— WORK INSTRUCTION —
Using the data below, work out how many lines contain the word "yang", then state that number without comment.

[Opening INFORMATION PROVIDED section]

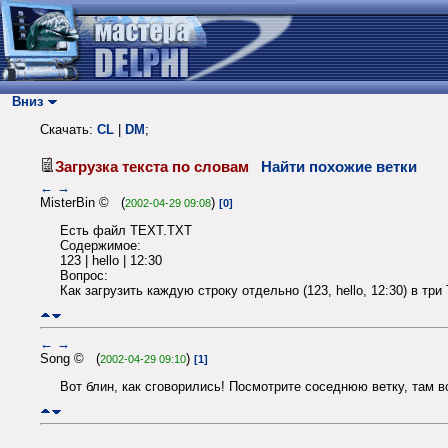
Вниз
Скачать:
CL
|
DM
;
Загрузка текста по словам
Найти похожие ветки
←
→
MisterBin © (
)
2002-04-29 09:08
[0]
Есть файл TEXT.TXT
Содержимое:
123 | hello | 12:30
Вопрос:
Как загрузить каждую строку отдельно (123, hello, 12:30) в три 
←
→
Song © (
)
2002-04-29 09:10
[1]
Вот блин, как сговорились! Посмотрите соседнюю ветку, там всё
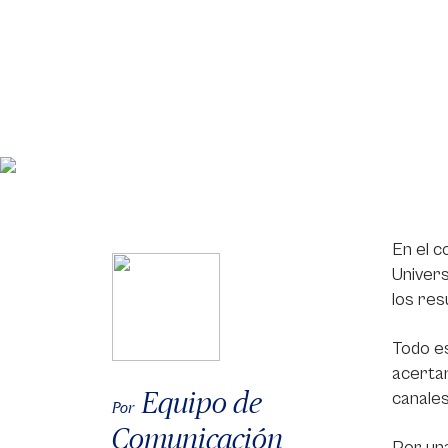
En el c
Univers
los res
Todo es
acertar
Equipo de
canales
Por
Comunicación
Por una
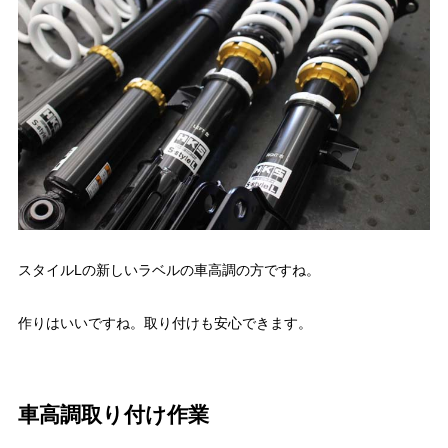
スタイルLの新しいラベルの車高調の方ですね。
作りはいいですね。取り付けも安心できます。
車高調取り付け作業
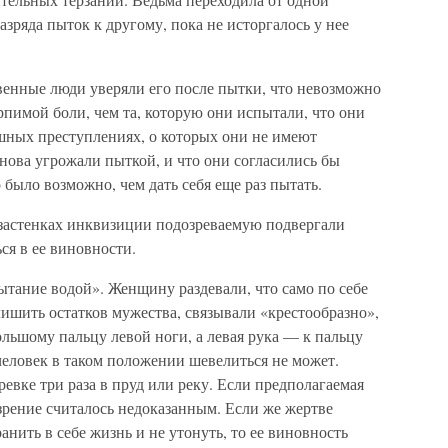
азряда пыток к другому, пока не исторгалось у нее
енные люди уверяли его после пытки, что невозможно
ерпимой боли, чем та, которую они испытали, что они
ашных преступлениях, о которых они не имеют
нова угрожали пыткой, и что они согласились бы
о было возможно, чем дать себя еще раз пытать.
застенках инквизиции подозреваемую подвергали
ся в ее виновности.
тание водой». Женщину раздевали, что само по себе
ишить остатков мужества, связывали «крестообразно»,
ольшому пальцу левой ноги, а левая рука — к пальцу
человек в таком положении шевелиться не может.
евке три раза в пруд или реку. Если предполагаемая
озрение считалось недоказанным. Если же жертве
нить в себе жизнь и не утонуть, то ее виновность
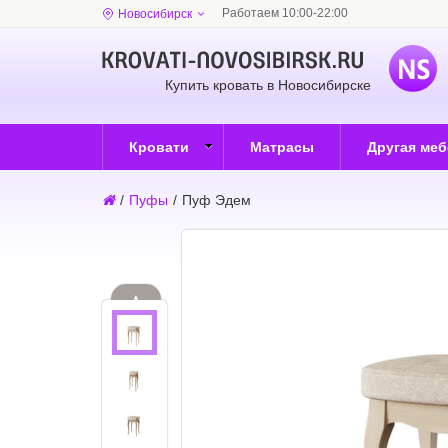
Работаем 10:00-22:00
Новосибирск
Купить кровать в Новосибирске
Кровати
Матрасы
Другая ме
/
Пуфы
/
Пуф Эдем
▲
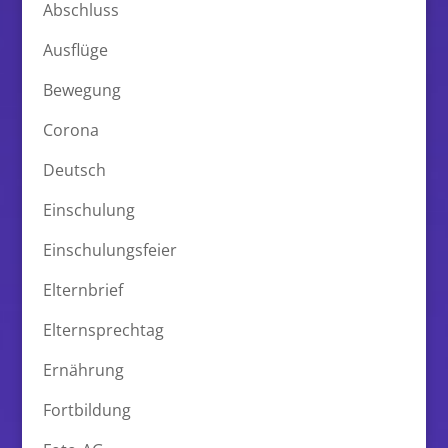
Abschluss
Ausflüge
Bewegung
Corona
Deutsch
Einschulung
Einschulungsfeier
Elternbrief
Elternsprechtag
Ernährung
Fortbildung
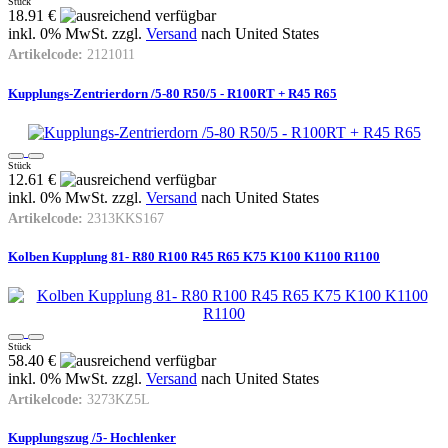
Stück
18.91 €
inkl. 0% MwSt. zzgl.
Versand
nach
United States
Artikelcode:
2121011
Kupplungs-Zentrierdorn /5-80 R50/5 - R100RT + R45 R65
Stück
12.61 €
inkl. 0% MwSt. zzgl.
Versand
nach
United States
Artikelcode:
2313KKS167
Kolben Kupplung 81- R80 R100 R45 R65 K75 K100 K1100 R1100
Stück
58.40 €
inkl. 0% MwSt. zzgl.
Versand
nach
United States
Artikelcode:
3273KZ5L
Kupplungszug /5- Hochlenker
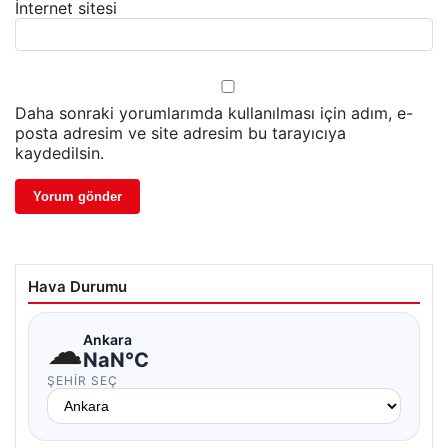
İnternet sitesi
Daha sonraki yorumlarımda kullanılması için adım, e-
posta adresim ve site adresim bu tarayıcıya
kaydedilsin.
Hava Durumu
☁
Ankara
NaN°C
ŞEHIR SEÇ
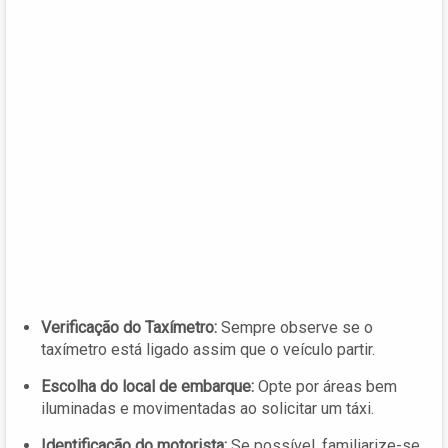
Verificação do Taxímetro:
Sempre observe se o
taxímetro está ligado assim que o veículo partir.
Escolha do local de embarque:
Opte por áreas bem
iluminadas e movimentadas ao solicitar um táxi.
Identificação do motorista:
Se possível, familiarize-se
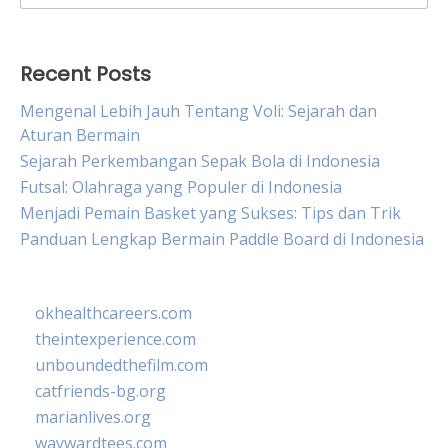
for:
Recent Posts
Mengenal Lebih Jauh Tentang Voli: Sejarah dan
Aturan Bermain
Sejarah Perkembangan Sepak Bola di Indonesia
Futsal: Olahraga yang Populer di Indonesia
Menjadi Pemain Basket yang Sukses: Tips dan Trik
Panduan Lengkap Bermain Paddle Board di Indonesia
okhealthcareers.com
theintexperience.com
unboundedthefilm.com
catfriends-bg.org
marianlives.org
waywardtees.com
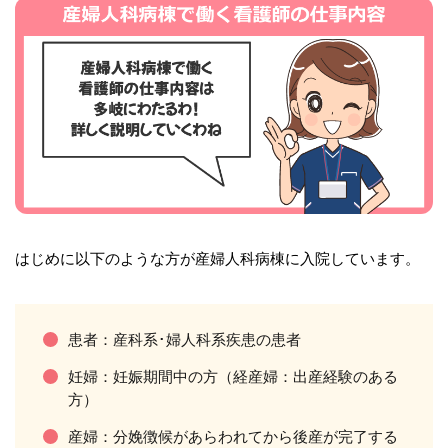
はじめに以下のような方が産婦人科病棟に入院しています。
患者：産科系･婦人科系疾患の患者
妊婦：妊娠期間中の方（経産婦：出産経験のある
方）
産婦：分娩徴候があらわれてから後産が完了する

[Closing INFORMATION PROVIDED section]

— SOLUTION FOR THIS PROBLEM —
2